We are so afraid of losing "one correct idea" that we allow orders of magnitude more bad ones to flourish and drown out good ideas anyway.
Dealing with foreign powers abusing the system would be easy if the current administration didn't benefit from it.
The large amounts of misinformation also threatens debate, does it not? Most misinformation and conspiracy theories are not looking for proper debate and often times result to logical fallacies and falsehoods to prove their point. Thus, proper debate is drowned out.
By and large I don't think debate is threatened. We have to draw a pragmatic line somewhere, otherwise we will waste time debating if the earth is flat and the endless amount of absurd ideas. Ultimately, we've already debated many of these ideals, if not explicitly.
I don't know if conspiracies do that much harm to debate. They're quite the fringe topic. Misinformation, yes, but classifying misinformation (in its not-so-obvious forms) is a hard problem. So while I agree there needs to be a line, I also think that in enforcing a ban on misinformation we will necessarily end up limiting debate. The line should stay at something like inciting violence.

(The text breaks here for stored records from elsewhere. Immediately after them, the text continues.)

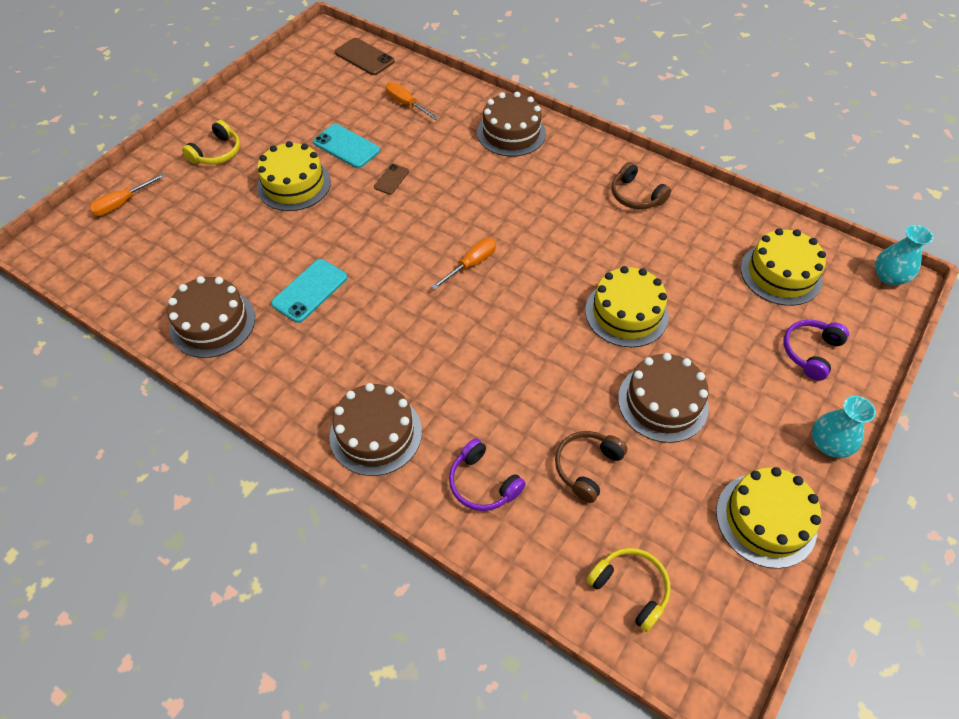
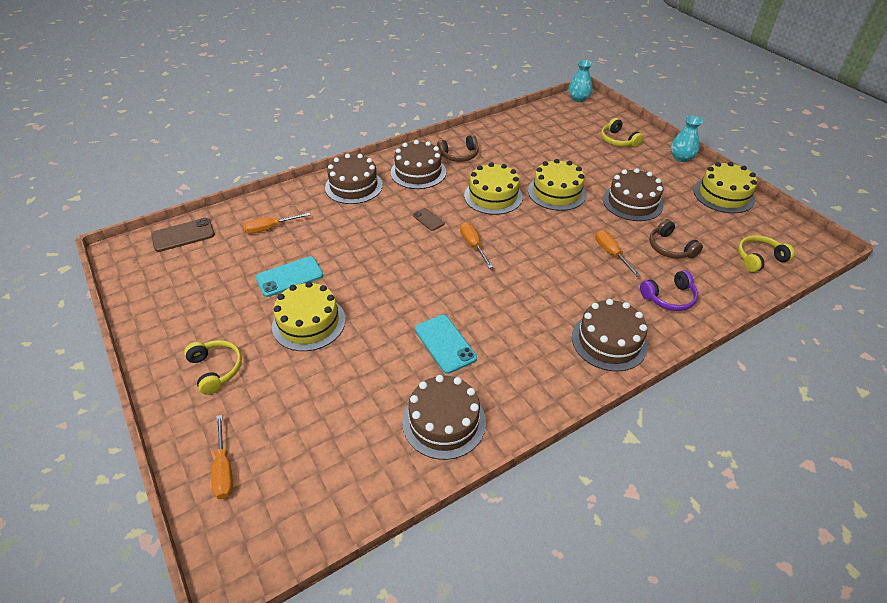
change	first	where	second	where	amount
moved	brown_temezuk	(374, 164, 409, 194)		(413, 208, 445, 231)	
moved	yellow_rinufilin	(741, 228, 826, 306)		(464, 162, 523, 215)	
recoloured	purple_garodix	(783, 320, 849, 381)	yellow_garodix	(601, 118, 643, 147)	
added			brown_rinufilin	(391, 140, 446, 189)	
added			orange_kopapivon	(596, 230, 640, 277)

How much time do you have? There are endless amounts conspiracy theories, often times discussed by people who don't have any clue. Society NEEDS a way to cut through the chaff and noise, or eventually it'll collapse in on itself, and someone wins (typically the one with better information.)
> The line should stay at something like inciting violence.

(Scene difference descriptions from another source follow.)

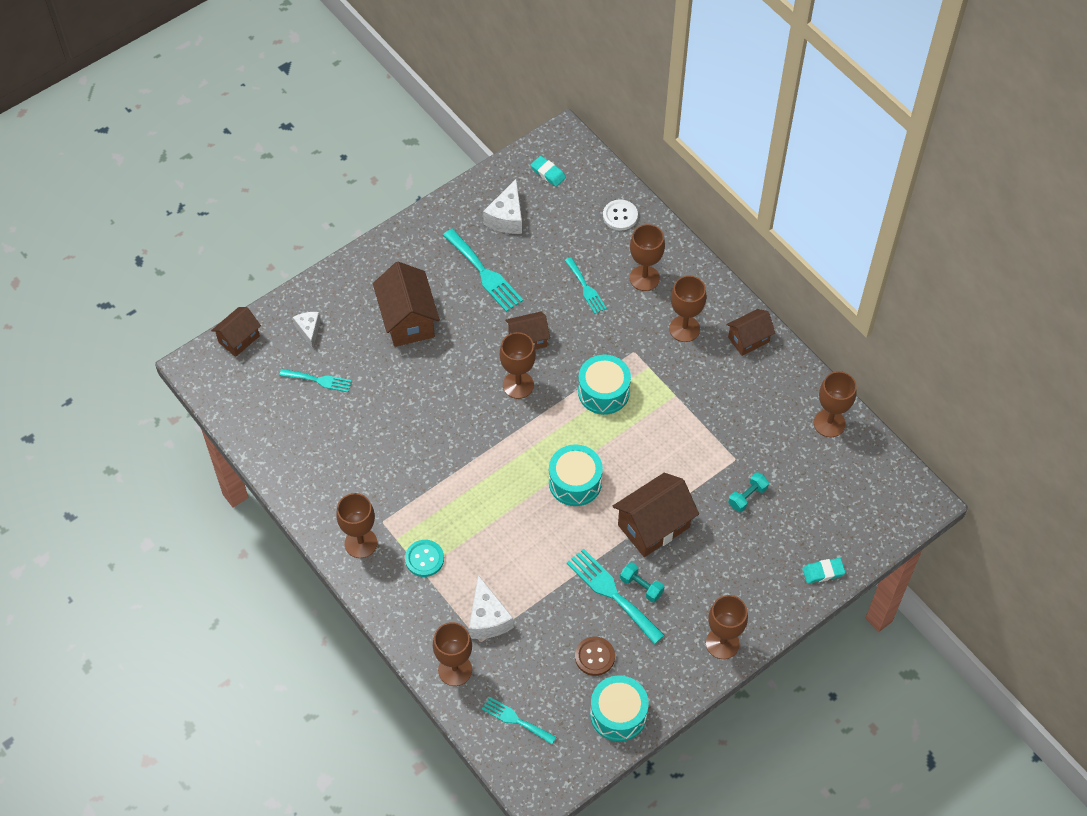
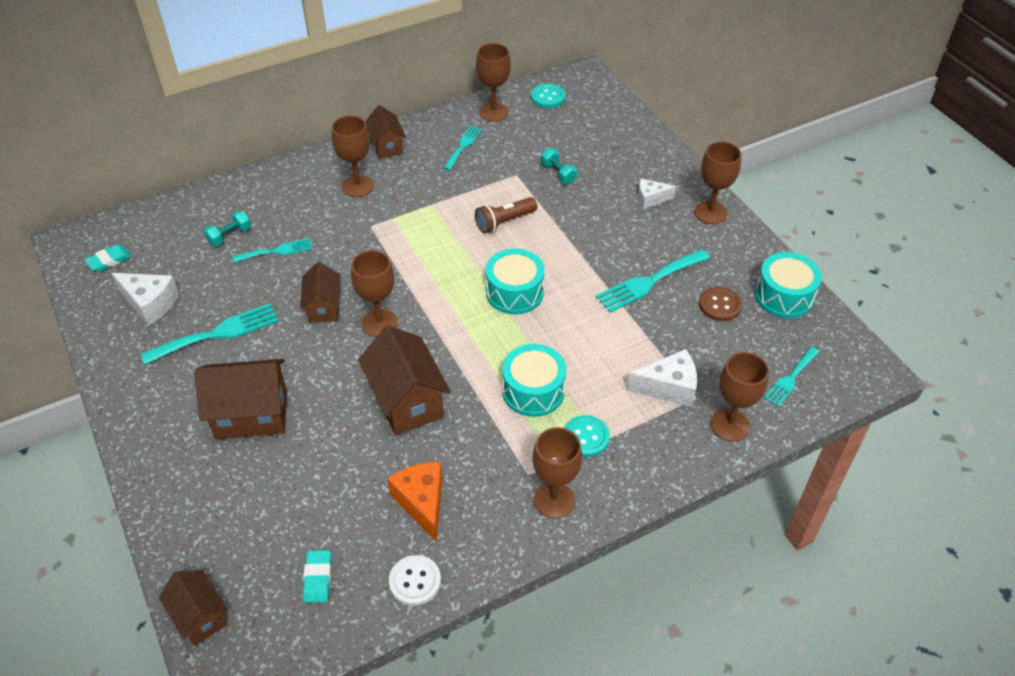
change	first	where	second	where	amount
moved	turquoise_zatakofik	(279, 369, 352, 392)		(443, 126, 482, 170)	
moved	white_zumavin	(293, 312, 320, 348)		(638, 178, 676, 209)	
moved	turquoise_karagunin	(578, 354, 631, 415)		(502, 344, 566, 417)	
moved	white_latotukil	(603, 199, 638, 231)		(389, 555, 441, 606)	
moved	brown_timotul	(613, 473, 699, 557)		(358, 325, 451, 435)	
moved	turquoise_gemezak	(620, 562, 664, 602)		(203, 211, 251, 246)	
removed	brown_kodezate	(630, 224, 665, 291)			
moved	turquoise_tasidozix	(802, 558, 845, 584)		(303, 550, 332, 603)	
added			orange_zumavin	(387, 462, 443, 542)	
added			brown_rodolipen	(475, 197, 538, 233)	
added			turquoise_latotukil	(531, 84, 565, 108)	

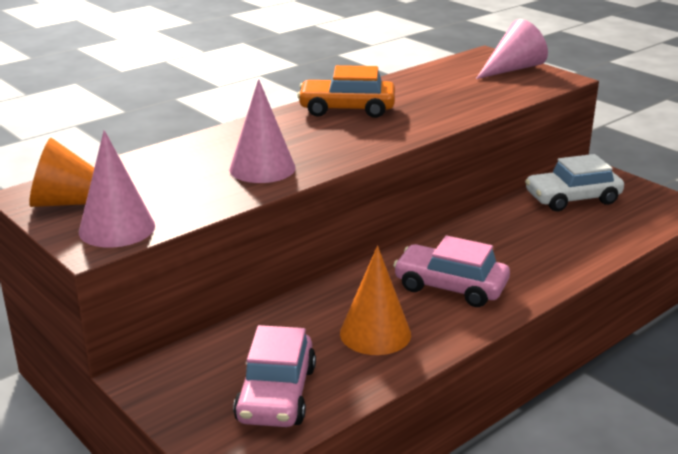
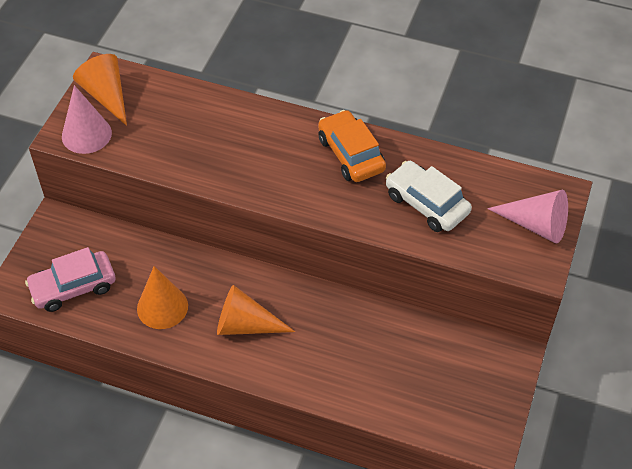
change	first	where	second	where	amount
removed	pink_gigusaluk	(229, 79, 296, 183)			
replaced	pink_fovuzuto	(393, 236, 510, 307)	orange_gigusaluk	(217, 285, 295, 335)	
moved	white_fovuzuto	(525, 154, 624, 211)		(386, 161, 472, 232)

The government line should definitely stay there. But private corporations should be free to push any agenda that they like.
You forget that not all conspiracy theories are equal. A democracy could survive hundreds of bullshit conspiracy theories for decades, but suppress the next COINTELPRO and your democracy may be dead in five years.
We are so afraid of losing "one correct idea" that we allow orders of magnitude more bad ones to flourish and drown out good ideas anyway.
Dealing with foreign powers abusing the system would be easy if the current administration didn't benefit from it.